Dr. Angela Ruban's team at Tel Aviv University has cracked a problem that has stumped neuroscientists for decades: how to stop the cascade of damage that continues long after a spinal cord injury occurs. The results, published in Inflammation and Regeneration, are startling—treated animals recovered up to 80% of their normal walking and movement abilities within two months, compared to just 30% in untreated groups.
The real tragedy of spinal cord injury lies not in the initial blow, but in what happens next. Within minutes of trauma, a neurochemical called glutamate floods the injury site, poisoning nerve cells and triggering inflammation that spreads the damage far beyond the original wound. This secondary cascade—for which no FDA or EMA-approved treatment yet exists—is what typically leads to permanent disability. The spinal cord essentially injures itself further as the body's own chemistry turns against it.
The breakthrough comes from a deceptively simple idea: instead of trying to block glutamate's harmful effects in the brain itself, Dr. Ruban and her colleagues, working with students Josef Levin, Rosemary Lavender, Alexander Yakovchuk, Evgeny Banyas, and Ruth Baltovska, found a way to remove excess glutamate directly from the bloodstream. The treatment, administered as an intravenous injection in the first hours after injury, dramatically reduced glutamate levels in animal models, minimizing inflammation and nerve cell death while preserving the delicate architecture of neural tissue—the axons and synapses that allow movement and sensation.
What makes this especially promising for real-world medicine is the eight-hour therapeutic window. This isn't a treatment that requires immediate access to a specialized hospital center; it can be administered by first responders in the field, potentially halting the damage cascade before it spirals out of control. In emergency situations—on a battlefield, at the scene of an accident—that window could mean the difference between walking again and lifelong paralysis.

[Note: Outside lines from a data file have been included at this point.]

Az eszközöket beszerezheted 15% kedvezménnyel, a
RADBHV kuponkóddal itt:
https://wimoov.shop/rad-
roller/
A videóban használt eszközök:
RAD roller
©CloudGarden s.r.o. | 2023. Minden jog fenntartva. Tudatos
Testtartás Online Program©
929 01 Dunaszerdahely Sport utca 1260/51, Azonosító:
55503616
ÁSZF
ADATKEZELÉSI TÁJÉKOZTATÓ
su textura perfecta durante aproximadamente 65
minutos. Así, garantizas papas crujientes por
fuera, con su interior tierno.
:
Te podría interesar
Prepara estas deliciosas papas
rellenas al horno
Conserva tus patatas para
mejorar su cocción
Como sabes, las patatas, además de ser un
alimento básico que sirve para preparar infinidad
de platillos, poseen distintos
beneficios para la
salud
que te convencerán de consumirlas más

Dr. Ruban emphasizes that the significance reaches beyond the impressive motor recovery rates. "The importance of the study is not only the functional improvement, but the very ability to impact secondary damage—for which no effective treatments have been discovered so far," she explains. The research suggests a potential to prevent the chain reaction that typically aggravates patients' conditions, preserving neural functions that would otherwise be lost forever. If the approach proves effective in humans, it would represent a fundamental shift from merely managing spinal cord injury to actually preventing the extent of the damage.
The implications extend well beyond spinal cord injuries. Dr. Yona Goldshmit notes that this method could revolutionize treatment for other traumatic brain injuries caused by stroke or trauma, enabling far more successful rehabilitation by reducing the neural damage patients face in the first place. The researchers are now collaborating with Israel's Ministry of Defense and TAU Professor Chaim Pick to test the treatment in blast-induced head injury models—a grim but relevant research direction given recent global conflicts and their neurological toll.
These early results in animal models offer genuine hope to the millions worldwide living with spinal cord injury. If human trials confirm what the mice are telling us, this simple intravenous approach could transform neurotrama from a condition of managed decline into one of active recovery.